__DOCUMENT TEXT__.

======

Following the earlier attacks on medical facilities in Syria run by Médecins Sans Frontières (MSF) the Russian Defence Ministry has published a statement explaining why it’s not responsible for the attacks. 

Much of the statement is a mess of barely coherent claims, and reads closer to a conspiracy theory than a statement from a serious organization. The Russian Defence Ministry attacks MSF, questioning whether or not the facilities actually had anything to do with MSF in the first place;

First of all, it is to be claimed that only Turkish authorities new about the fact that there had been hospitals of the “Doctors Without Borders” organization in Idlib and Azaz by the previous day. There is no information concerning these establishments anywhere including the website of the “Doctors Without Borders”.

In a Foreign Policy article dated February 16th, Syrian MSF Hospital Kept Location Secret to Avoid Being Bombed, the reason for this is quite clear. Those running the medical facility in Idlib were concerned that sharing the location would more likely make them a target, having seen many other medical facilities attacked in Syria.

aleppo msf hospital bombing airstrike syria

The Russian Defence Ministry then moves onto slightly more bizarre accusations:

Moreover, messages concerning the allegedly destroyed hospitals and schools in Azaz dated February 10 can be simply found on the website.

In other words, this fabrication had been prepared but not realized the day before the meeting of the heads of foreign ministries of Russia and the USA in Munich, the results of which, as the Russian Defence Ministry assumes, are so opposed by Turkey.

This appears to refer to articles on the MSF website published on February 10th, Syria: Health system close to collapse in war-torn Azaz district and Syria: Escalation of Conflict in Azaz District Could Have Dire Consequences, which refer to the situation in the Azaz district:

Meanwhile, the fighting continues to put extreme pressure on the already devastated healthcare system. This includes several hospitals and smaller health facilities in Azaz and the rural areas around Aleppo city, having been hit by airstrikes in the last two weeks, including at least three MSF-supported hospitals.

“Azaz district has seen some of the heaviest tolls of this brutal war, and yet again we are seeing healthcare under siege,” said Muskilda Zancada, MSF head of mission, Syria. “We are extremely concerned about the situation in the south of the district, where medical staff, fearing for their lives, have been forced to flee and hospitals have either been completely closed, or can only offer limited emergency services.”

To claim, as the Russian Defence Ministry does, that these reports are fabrications some how accidentally published ahead of time, is frankly bizarre, something you’d expect to see on a badly written conspiracy blog rather than an official statement from any Defence Ministry. Next the Russian Defence Ministry claims:

In the message dated February 15 concerning the allegedly destroyed hospital in Idlib, there is no photo or video of this building: neither undamaged nor destroyed.

======

__BRIEF 1__.
Answer these questions about the article on the MSF hospital attacks in Syria:
(a) In which two places does the Russian Defence Ministry statement say MSF hospitals were located?
(b) On what date was the Foreign Policy article dated?
(c) What position does Muskilda Zancada hold?
__BRIEF 2__. From the article on the MSF hospital attacks in Syria, extract the passage between "The Russian Defence Ministry then" and "on the website.", inclusive.

(Stored data entries)
======

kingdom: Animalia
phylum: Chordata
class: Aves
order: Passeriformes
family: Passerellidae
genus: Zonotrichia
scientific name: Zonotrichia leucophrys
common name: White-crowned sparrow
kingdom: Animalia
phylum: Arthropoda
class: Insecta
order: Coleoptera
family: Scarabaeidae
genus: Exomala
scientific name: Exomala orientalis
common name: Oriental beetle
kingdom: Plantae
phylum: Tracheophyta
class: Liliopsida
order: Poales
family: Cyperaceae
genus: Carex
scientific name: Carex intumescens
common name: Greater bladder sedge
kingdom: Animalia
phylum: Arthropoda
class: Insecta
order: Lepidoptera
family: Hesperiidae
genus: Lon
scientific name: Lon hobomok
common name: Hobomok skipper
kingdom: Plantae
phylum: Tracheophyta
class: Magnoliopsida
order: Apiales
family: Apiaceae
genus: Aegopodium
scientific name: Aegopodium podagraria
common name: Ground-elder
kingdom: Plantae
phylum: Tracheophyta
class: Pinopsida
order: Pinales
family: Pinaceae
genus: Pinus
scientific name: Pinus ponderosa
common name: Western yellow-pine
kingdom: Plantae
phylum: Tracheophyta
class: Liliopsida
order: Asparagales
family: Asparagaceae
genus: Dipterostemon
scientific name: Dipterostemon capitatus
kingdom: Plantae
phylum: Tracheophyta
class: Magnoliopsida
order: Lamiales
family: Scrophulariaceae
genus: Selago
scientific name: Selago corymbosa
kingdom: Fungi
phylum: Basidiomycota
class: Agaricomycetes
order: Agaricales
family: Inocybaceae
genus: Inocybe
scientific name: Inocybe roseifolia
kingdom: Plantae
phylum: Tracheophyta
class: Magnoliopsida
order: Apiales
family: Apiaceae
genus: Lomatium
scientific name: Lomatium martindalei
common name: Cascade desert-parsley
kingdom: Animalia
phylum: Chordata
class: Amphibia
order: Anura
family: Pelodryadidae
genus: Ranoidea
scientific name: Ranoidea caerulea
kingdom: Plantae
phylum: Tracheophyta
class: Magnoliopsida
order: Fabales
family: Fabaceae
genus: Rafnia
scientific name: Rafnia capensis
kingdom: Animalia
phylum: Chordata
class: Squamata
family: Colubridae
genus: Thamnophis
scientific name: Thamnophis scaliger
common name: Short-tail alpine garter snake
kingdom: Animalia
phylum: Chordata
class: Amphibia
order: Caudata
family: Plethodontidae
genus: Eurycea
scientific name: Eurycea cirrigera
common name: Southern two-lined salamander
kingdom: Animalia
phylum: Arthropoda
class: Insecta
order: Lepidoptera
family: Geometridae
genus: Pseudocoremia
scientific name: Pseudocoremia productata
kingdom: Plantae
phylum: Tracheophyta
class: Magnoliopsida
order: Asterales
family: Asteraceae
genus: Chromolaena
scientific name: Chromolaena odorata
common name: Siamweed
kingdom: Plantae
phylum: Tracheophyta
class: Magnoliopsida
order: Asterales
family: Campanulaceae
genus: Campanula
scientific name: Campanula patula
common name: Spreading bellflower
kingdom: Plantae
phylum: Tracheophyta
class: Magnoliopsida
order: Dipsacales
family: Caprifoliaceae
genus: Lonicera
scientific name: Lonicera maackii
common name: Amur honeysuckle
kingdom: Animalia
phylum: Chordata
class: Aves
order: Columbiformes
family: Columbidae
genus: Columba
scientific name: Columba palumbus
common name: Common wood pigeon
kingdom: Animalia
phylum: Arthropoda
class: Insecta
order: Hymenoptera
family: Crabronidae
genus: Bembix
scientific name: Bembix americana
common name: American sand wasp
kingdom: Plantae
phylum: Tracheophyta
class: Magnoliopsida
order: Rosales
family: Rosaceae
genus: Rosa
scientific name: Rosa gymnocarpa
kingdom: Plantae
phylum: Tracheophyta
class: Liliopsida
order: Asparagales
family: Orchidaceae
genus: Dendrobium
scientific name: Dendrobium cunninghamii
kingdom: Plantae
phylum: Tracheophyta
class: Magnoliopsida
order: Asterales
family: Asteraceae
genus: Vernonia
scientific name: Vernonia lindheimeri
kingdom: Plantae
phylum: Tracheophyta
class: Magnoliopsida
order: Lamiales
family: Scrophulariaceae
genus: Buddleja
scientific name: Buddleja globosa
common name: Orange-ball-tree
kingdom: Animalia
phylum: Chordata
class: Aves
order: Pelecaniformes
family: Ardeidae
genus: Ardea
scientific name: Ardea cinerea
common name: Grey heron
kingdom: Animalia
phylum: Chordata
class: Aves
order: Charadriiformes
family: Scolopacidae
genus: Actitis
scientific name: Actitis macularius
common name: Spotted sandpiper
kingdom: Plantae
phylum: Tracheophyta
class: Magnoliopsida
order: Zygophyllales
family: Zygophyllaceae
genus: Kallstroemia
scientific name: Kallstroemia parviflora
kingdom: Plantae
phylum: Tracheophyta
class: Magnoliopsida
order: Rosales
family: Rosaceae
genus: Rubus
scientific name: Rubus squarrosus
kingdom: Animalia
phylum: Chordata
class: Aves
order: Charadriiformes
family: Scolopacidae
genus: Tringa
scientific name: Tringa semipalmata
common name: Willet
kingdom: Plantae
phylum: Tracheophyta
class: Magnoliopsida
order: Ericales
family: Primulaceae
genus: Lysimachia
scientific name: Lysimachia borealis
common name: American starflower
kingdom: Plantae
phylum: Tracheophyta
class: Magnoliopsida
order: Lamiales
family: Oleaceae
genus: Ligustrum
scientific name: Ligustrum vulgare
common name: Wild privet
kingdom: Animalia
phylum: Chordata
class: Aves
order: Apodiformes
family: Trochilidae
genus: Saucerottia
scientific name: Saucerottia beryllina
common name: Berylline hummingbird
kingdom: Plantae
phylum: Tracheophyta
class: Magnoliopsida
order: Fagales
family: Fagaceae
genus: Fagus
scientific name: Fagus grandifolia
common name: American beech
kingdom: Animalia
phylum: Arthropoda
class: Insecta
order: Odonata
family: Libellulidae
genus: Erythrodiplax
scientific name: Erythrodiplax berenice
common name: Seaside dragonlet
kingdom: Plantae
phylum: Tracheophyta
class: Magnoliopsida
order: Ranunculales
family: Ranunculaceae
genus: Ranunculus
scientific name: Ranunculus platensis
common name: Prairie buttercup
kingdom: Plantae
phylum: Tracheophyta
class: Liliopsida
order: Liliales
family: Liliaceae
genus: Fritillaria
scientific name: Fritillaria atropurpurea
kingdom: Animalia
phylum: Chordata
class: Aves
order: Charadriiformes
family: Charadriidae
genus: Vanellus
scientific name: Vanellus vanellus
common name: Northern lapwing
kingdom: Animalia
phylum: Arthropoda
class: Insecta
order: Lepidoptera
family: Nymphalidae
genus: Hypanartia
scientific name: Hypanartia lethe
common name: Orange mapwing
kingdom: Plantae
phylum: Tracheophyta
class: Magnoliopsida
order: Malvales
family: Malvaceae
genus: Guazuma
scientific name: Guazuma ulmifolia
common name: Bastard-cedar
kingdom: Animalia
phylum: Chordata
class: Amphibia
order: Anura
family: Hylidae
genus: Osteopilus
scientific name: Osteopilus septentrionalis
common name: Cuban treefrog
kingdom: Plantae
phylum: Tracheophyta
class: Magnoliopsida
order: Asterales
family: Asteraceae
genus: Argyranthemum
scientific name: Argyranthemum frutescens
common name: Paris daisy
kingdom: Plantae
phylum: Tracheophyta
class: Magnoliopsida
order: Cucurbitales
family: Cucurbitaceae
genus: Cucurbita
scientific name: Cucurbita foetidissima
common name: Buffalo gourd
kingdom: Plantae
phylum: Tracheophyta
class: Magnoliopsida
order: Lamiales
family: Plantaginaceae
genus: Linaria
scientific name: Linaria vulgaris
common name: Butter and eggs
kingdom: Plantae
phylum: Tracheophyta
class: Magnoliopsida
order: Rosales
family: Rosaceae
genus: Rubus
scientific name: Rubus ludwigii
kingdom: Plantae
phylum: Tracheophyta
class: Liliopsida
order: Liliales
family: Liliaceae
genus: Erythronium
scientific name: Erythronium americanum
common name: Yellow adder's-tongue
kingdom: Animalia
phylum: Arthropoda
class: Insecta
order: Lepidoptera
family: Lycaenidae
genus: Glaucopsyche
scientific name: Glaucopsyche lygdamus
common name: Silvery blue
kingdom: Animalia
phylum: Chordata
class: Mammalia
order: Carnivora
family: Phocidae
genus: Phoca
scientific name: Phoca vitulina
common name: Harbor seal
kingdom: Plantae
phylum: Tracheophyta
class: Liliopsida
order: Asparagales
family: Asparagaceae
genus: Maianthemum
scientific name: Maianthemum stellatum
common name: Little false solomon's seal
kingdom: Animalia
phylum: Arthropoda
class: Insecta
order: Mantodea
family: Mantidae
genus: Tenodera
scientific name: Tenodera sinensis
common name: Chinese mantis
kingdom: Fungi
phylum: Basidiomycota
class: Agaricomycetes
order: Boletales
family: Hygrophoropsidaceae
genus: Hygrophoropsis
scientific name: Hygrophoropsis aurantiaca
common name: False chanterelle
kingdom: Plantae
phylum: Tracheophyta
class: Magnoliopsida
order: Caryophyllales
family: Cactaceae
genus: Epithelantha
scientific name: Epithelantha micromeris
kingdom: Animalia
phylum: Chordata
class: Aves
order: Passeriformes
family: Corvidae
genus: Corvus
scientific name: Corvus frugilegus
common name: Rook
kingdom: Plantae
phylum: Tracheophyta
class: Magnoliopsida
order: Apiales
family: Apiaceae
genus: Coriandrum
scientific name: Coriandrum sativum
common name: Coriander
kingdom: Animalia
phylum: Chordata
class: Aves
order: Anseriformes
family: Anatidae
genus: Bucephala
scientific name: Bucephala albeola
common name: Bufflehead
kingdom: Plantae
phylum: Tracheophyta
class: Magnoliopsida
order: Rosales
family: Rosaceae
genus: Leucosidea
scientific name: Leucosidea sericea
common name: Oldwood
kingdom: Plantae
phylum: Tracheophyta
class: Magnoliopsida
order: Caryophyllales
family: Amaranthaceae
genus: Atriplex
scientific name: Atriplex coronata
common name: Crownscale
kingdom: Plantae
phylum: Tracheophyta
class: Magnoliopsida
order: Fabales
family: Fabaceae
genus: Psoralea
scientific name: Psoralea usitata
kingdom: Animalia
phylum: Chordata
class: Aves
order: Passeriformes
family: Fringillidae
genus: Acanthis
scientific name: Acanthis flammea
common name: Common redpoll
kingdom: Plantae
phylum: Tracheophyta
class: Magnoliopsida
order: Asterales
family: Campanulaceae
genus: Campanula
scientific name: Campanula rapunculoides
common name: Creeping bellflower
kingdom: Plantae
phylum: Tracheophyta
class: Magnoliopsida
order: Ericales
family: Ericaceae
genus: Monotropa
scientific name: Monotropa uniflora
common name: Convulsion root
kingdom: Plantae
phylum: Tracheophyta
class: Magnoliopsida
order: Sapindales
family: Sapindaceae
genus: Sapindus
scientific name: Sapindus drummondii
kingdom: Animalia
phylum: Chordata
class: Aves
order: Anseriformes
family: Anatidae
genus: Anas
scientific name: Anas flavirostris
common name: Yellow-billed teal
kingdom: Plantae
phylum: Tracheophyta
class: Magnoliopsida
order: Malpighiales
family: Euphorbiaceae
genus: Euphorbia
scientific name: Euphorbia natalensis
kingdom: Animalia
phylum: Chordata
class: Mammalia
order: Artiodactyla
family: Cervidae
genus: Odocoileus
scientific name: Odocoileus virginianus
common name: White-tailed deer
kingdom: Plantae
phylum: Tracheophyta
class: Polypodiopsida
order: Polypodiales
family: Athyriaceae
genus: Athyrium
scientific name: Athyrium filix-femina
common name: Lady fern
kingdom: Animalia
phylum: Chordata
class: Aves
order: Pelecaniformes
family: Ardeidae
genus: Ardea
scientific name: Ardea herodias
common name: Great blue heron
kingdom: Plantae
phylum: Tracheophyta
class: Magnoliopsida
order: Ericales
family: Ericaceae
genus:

======

__EXERCISE ANSWER 1__.
(a) Idlib and Azaz
(b) February 16th
(c) MSF head of mission, Syria

__EXERCISE ANSWER 2__.
The Russian Defence Ministry then moves onto slightly more bizarre accusations:

Moreover, messages concerning the allegedly destroyed hospitals and schools in Azaz dated February 10 can be simply found on the website.